What is being asked: Where the records below show a line containing "Appointment of Nominating Committee", start copying; end with the line containing "April Vargas said", and copy it too.

Input records:

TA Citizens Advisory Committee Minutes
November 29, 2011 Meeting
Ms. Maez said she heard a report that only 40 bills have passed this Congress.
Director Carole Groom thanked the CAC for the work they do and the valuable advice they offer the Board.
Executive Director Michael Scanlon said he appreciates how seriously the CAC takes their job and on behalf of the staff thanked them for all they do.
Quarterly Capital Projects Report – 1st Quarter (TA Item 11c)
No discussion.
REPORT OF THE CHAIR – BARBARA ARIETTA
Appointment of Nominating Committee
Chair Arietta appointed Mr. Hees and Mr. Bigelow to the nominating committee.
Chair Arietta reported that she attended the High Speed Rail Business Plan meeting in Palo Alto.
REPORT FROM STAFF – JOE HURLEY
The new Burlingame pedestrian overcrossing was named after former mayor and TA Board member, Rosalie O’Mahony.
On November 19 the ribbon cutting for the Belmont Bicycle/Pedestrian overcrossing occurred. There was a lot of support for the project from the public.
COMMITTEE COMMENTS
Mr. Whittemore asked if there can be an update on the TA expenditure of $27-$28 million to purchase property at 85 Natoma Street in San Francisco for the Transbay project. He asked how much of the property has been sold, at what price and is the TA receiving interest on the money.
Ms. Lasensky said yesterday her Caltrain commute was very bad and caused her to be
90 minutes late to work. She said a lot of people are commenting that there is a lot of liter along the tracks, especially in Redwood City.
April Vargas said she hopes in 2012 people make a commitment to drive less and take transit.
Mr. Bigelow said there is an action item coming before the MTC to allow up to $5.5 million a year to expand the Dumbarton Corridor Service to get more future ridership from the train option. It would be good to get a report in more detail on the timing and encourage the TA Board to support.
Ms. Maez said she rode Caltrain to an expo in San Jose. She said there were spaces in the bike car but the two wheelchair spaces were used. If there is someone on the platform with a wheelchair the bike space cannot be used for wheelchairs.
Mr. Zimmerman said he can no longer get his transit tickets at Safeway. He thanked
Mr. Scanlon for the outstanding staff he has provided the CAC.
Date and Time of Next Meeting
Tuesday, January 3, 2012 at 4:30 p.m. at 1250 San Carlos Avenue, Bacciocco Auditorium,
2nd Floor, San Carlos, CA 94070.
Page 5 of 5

Answer to this task:
Appointment of Nominating Committee
Chair Arietta appointed Mr. Hees and Mr. Bigelow to the nominating committee.
Chair Arietta reported that she attended the High Speed Rail Business Plan meeting in Palo Alto.
REPORT FROM STAFF – JOE HURLEY
The new Burlingame pedestrian overcrossing was named after former mayor and TA Board member, Rosalie O’Mahony.
On November 19 the ribbon cutting for the Belmont Bicycle/Pedestrian overcrossing occurred. There was a lot of support for the project from the public.
COMMITTEE COMMENTS
Mr. Whittemore asked if there can be an update on the TA expenditure of $27-$28 million to purchase property at 85 Natoma Street in San Francisco for the Transbay project. He asked how much of the property has been sold, at what price and is the TA receiving interest on the money.
Ms. Lasensky said yesterday her Caltrain commute was very bad and caused her to be
90 minutes late to work. She said a lot of people are commenting that there is a lot of liter along the tracks, especially in Redwood City.
April Vargas said she hopes in 2012 people make a commitment to drive less and take transit.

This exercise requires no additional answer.